An built-in example demonstrates the login: We have a CSV like text file with 3 fields in each row, middle field should be multiplied by 10. File is not strongly follow the description above: some rows are empty, some do not contain exact 3 field, etc. Our pipes are connected in order to reach the goal: multiply middle field to 10. In order to achieve that we have to:
- read file line by line
- skip line with comments
- verify line is CSV with 3 fields
- parse line as CSV and select middle field
- trim field
- make sure field can be converted to a number
- convert field into number
- multiple field to 10
- output the result
Looks not to simple?
Lets take a look at second rule (skip comment line) You may reach this by writing something like
lineReader.addToPipeline(new Pipeline<String, String>("Skip comments", String.class, String.class) {
@Override
public boolean isAllowed(String line) {
return !line.trim().startsWith("#");
}
});
This rule says to pass only the line to next if it meets the rule (it does not start with '#' character). We skip processing rule here because it does nothing interesting here (it takes a line and returns it without any transformation) It might look as
public String process(String line) {return line;}
Next our step is to parse line from CSV format.

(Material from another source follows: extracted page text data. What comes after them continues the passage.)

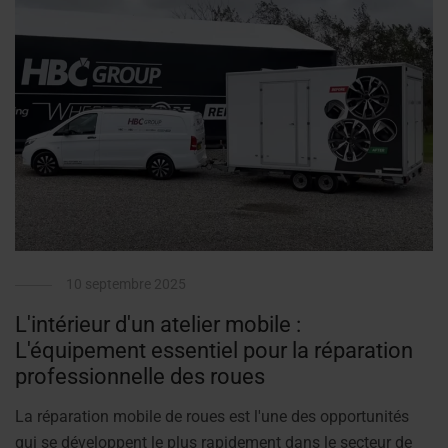
10 septembre 2025
L'intérieur d'un atelier mobile :
L'équipement essentiel pour la réparation
professionnelle des roues
La réparation mobile de roues est l'une des opportunités
qui se développent le plus rapidement dans le secteur de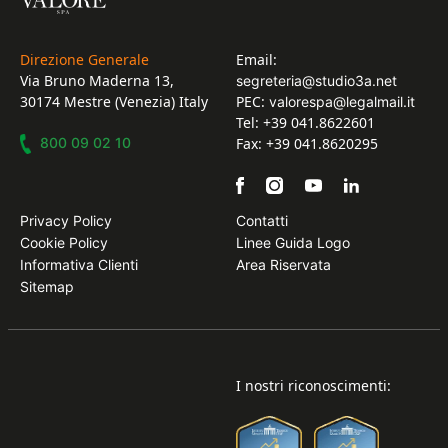
Direzione Generale
Email:
Via Bruno Maderna 13,
segreteria@studio3a.net
30174 Mestre (Venezia) Italy
PEC:
valorespa@legalmail.it
Tel: +39 041.8622601
800 09 02 10
Fax: +39 041.8620295
Privacy Policy
Contatti
Cookie Policy
Linee Guida Logo
Informativa Clienti
Area Riservata
Sitemap
I nostri riconoscimenti: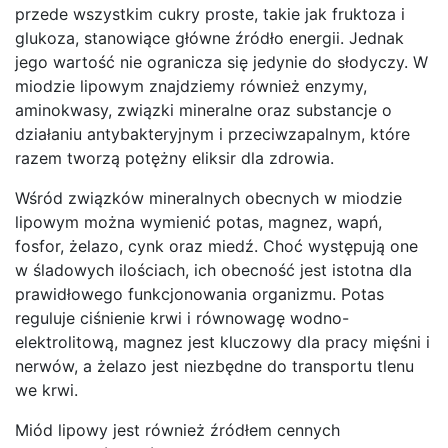
przede wszystkim cukry proste, takie jak fruktoza i
glukoza, stanowiące główne źródło energii. Jednak
jego wartość nie ogranicza się jedynie do słodyczy. W
miodzie lipowym znajdziemy również enzymy,
aminokwasy, związki mineralne oraz substancje o
działaniu antybakteryjnym i przeciwzapalnym, które
razem tworzą potężny eliksir dla zdrowia.
Wśród związków mineralnych obecnych w miodzie
lipowym można wymienić potas, magnez, wapń,
fosfor, żelazo, cynk oraz miedź. Choć występują one
w śladowych ilościach, ich obecność jest istotna dla
prawidłowego funkcjonowania organizmu. Potas
reguluje ciśnienie krwi i równowagę wodno-
elektrolitową, magnez jest kluczowy dla pracy mięśni i
nerwów, a żelazo jest niezbędne do transportu tlenu
we krwi.
Miód lipowy jest również źródłem cennych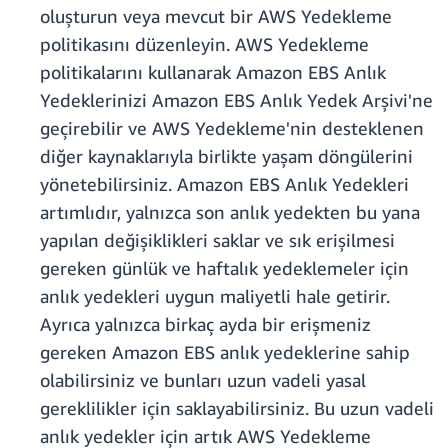
oluşturun veya mevcut bir AWS Yedekleme
politikasını düzenleyin. AWS Yedekleme
politikalarını kullanarak Amazon EBS Anlık
Yedeklerinizi Amazon EBS Anlık Yedek Arşivi'ne
geçirebilir ve AWS Yedekleme'nin desteklenen
diğer kaynaklarıyla birlikte yaşam döngülerini
yönetebilirsiniz. Amazon EBS Anlık Yedekleri
artımlıdır, yalnızca son anlık yedekten bu yana
yapılan değişiklikleri saklar ve sık erişilmesi
gereken günlük ve haftalık yedeklemeler için
anlık yedekleri uygun maliyetli hale getirir.
Ayrıca yalnızca birkaç ayda bir erişmeniz
gereken Amazon EBS anlık yedeklerine sahip
olabilirsiniz ve bunları uzun vadeli yasal
gereklilikler için saklayabilirsiniz. Bu uzun vadeli
anlık yedekler için artık AWS Yedekleme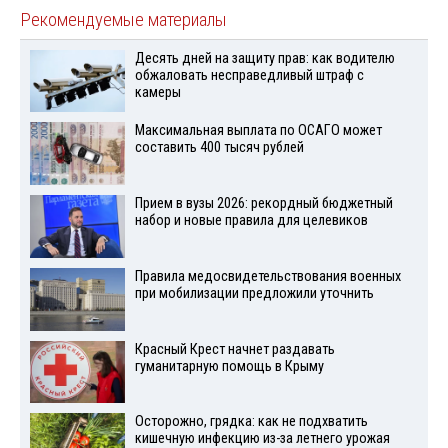
Рекомендуемые материалы
Десять дней на защиту прав: как водителю
обжаловать несправедливый штраф с
камеры
Максимальная выплата по ОСАГО может
составить 400 тысяч рублей
Прием в вузы 2026: рекордный бюджетный
набор и новые правила для целевиков
Правила медосвидетельствования военных
при мобилизации предложили уточнить
Красный Крест начнет раздавать
гуманитарную помощь в Крыму
Осторожно, грядка: как не подхватить
кишечную инфекцию из-за летнего урожая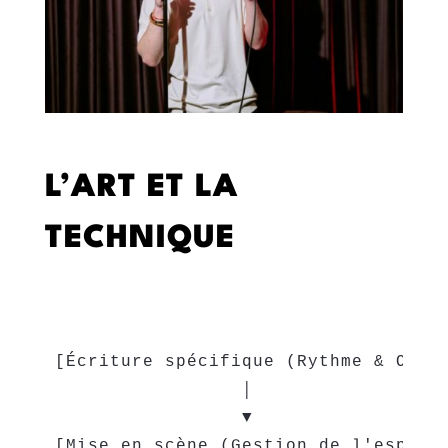
L’ART ET LA
TECHNIQUE
[Écriture spécifique (Rythme & Orali
                 │

                 ▼

[Mise en scène (Gestion de l'espace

lineReader.addToPipeline(new Pipeline<>("Parse as CSV", String.class, String[].class, new PropertiesFileConfiguration()) {
@Override
public String[] process(String line) {
return CsvUtil.csvLineParser(line);
}
});
That rule says to take a line and parse it as CSV line. If it cannot be parsed - next pipe will not be executed. The result of operation here is not the line itself - it's array of fields (you may see that in third argument of pipeline's constructor). We skip the isAllowed method because we do not need here any conditional rules to skip the line. Though it might nbe shown like
public boolean isAllowed(String line) {
return line.contains(",") || line.contains(";");
}
Our next steps look similar to these.
The more processing rule we have, the more operations we do.
Besides that the program shows some statistics here - position if file, how many chars are processed and status of each line
Have a fun!